> **Task instructions**
Return the listing exactly, please; no pictures.

> **Data excerpt**
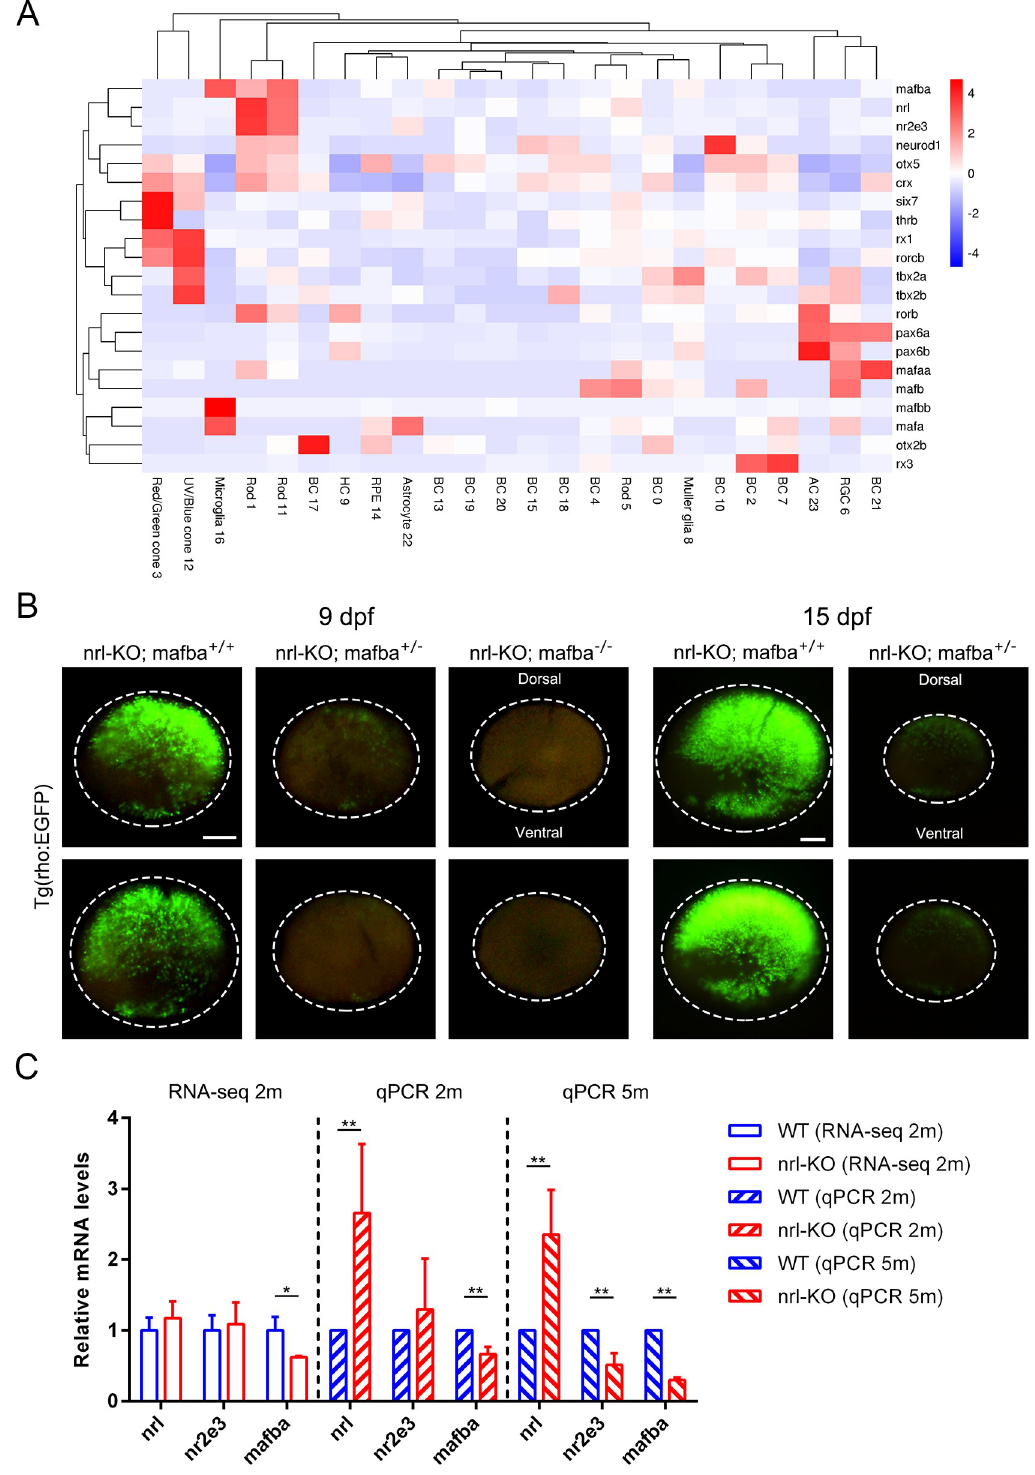
Fig 8. Identification of the mafba gene as a novel driving factor for the development of nrl -independent rods. (A) Clustering analysis of the large MAF genes and the genes involved in photoreceptor development by using the expression data from scRNA-seq. The cell-type-specific expression pattern of mafba was highly similar to those of nrl and nr2e3 . (B) The distribution of rods (labeled with EGFP) in the nrl -KO zebrafish carrying the WT, heterozygous, and homozygous mafba alleles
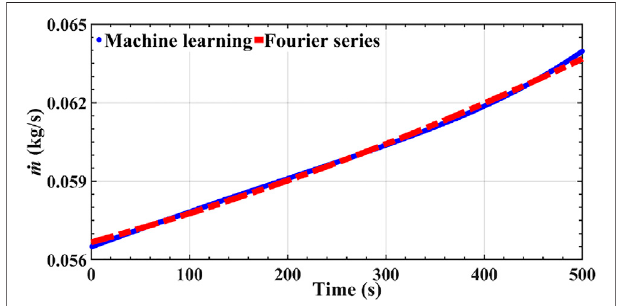
FIGURE7| Trigonometricfunction fi tsthetime-varyingcharacteristicsof the outlet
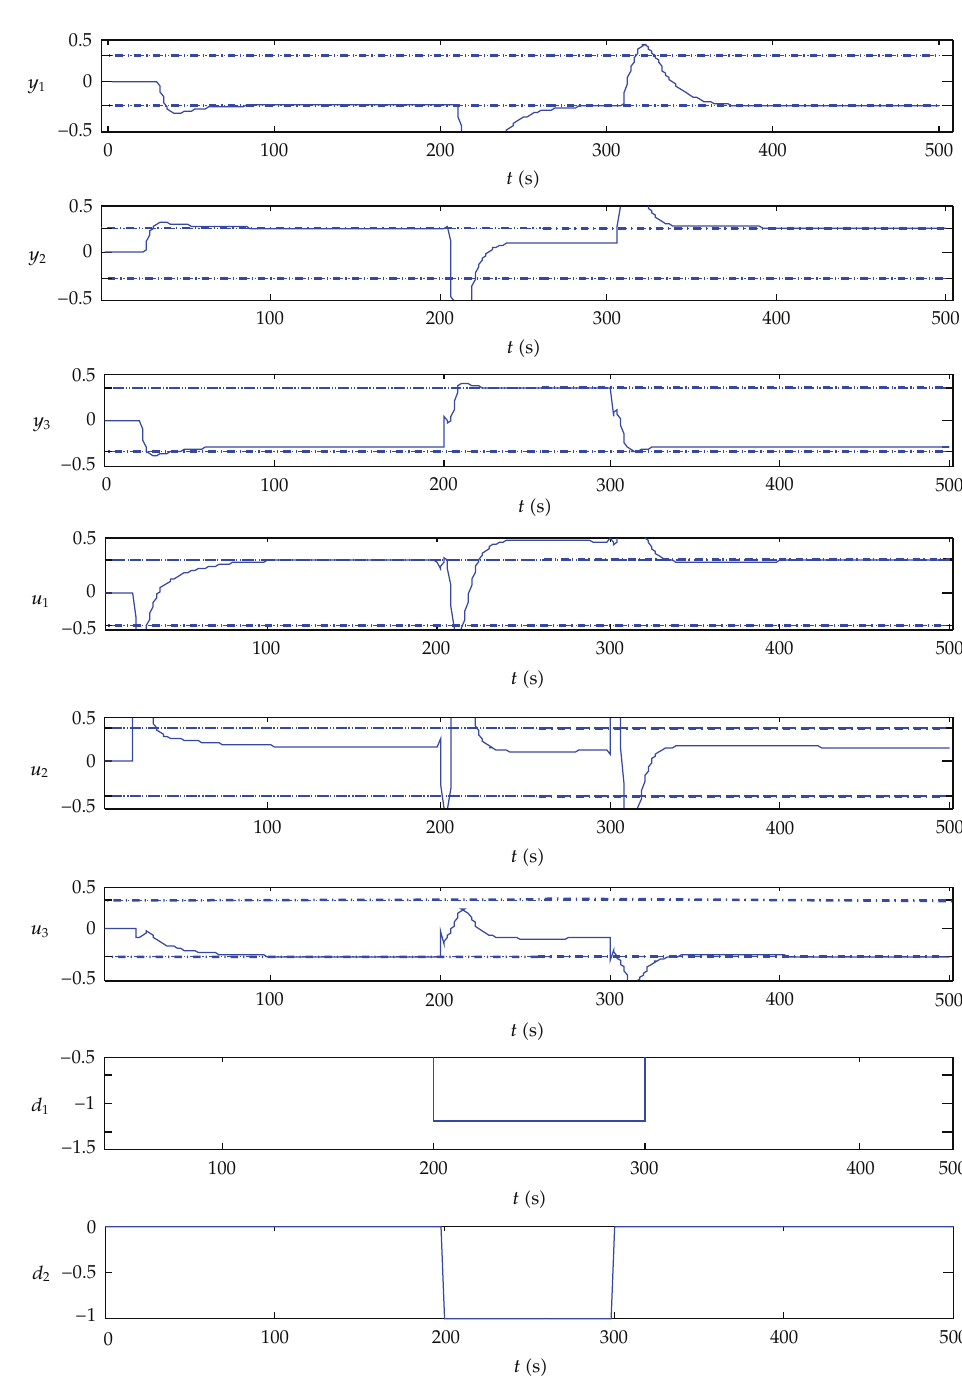
Figure 1: The closed-loop output trajectories, the corresponding control input signals, and the disturb-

> **Output of the exercise**
Fig 8. Identification of the mafba gene as a novel driving factor for the development of nrl -independent rods. (A) Clustering analysis of the large MAF genes and the genes involved in photoreceptor development by using the expression data from scRNA-seq. The cell-type-specific expression pattern of mafba was highly similar to those of nrl and nr2e3 . (B) The distribution of rods (labeled with EGFP) in the nrl -KO zebrafish carrying the WT, heterozygous, and homozygous mafba alleles
FIGURE7| Trigonometricfunction fi tsthetime-varyingcharacteristicsof the outlet
Figure 1: The closed-loop output trajectories, the corresponding control input signals, and the disturb-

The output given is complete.